裕次郎が、長い脚を下の方から映された映像が、スクリーンいっぱいに映されて、ほんとうにカッコよかったのです。外国映画では、まるでそこに、旅行で出かけているような錯覚さえ感じてしまいました。ジェームス・デーンの左手のー人差し指と中指の間に、タバコが挟んであって、それを口にもって行き、煙を吐いている様子は、とても美味しそうでした。こう言うのを、《疑似体験》とか《代替体験》とでも言うのでしょうか。

私は、映画を観て、タバコを吸い出したのではないのです。もう小学生の頃から、タバコをくわえていたのです。前にも書いたのですが、父は、喫煙家で、<煙草盆>を持っていて、家の畳の上に、常に置いました。そこから煙草、マッチをとって、吸い始め、灰を灰皿に入れていたのです。家にいて、庭で草取りをしてると、『準、一本点けてくれ!』と言うので、私は、父の様なしかめっ面で煙草をくわえ、マッチを擦って火をつけて、庭にいる父に渡したのです。小学生の時でした。一口が、二口に、三口になって、とうとう煙草の味を覚えてしまったのです。
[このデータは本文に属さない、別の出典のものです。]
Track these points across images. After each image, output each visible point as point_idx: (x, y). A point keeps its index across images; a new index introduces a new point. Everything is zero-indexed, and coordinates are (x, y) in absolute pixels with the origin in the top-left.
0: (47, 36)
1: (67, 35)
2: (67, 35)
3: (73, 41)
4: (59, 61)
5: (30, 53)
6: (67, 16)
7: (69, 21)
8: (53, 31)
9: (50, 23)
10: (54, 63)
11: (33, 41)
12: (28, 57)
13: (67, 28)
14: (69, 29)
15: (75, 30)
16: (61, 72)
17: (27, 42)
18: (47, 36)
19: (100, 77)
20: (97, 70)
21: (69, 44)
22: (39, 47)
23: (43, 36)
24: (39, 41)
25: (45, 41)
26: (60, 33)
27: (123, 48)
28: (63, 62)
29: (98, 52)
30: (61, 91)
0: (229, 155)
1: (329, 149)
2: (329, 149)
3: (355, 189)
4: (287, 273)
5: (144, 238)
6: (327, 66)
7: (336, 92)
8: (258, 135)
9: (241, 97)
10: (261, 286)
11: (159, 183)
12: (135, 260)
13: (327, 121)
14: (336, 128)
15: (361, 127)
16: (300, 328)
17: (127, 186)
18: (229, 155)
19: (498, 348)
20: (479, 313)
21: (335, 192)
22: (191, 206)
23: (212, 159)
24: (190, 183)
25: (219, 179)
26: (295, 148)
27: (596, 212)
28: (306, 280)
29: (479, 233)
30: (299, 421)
でも、その悪習慣を、25歳でやめることができました。お酒も、ついでにやめれたのです。それまで、ほろ苦い日々が、私にもあったわけです。交番の前に来ると、わざと煙を、高く吐き出して通るのです。決まって、呼び止められるわけです。『君、幾つだ?煙草を吸っていいのか!』と言われるので、ポケットから《学生証》をおもむろに出して見せるのです。お巡りさんの困った顔が見たくて、何度もかやったことがありました。

6月31日は、「世界禁煙デー」だったそうですね。《百害あって一利なし》、まさにその通りです。入院中、カップラーメンを何度かくださった方が、2カートンのタバコを持って入院してきたそうです。『院内でタバコを吸ってるのを見つけたら、即退院!』と言う、高校並の規律があって、看護師さんに退院まで預けて、その決まりを守っていました。彼は、『今度こそ禁煙します!』と宣言して、家に帰って行きましたが、どっちを続けているか、ちょっと心配している、年の暮れです。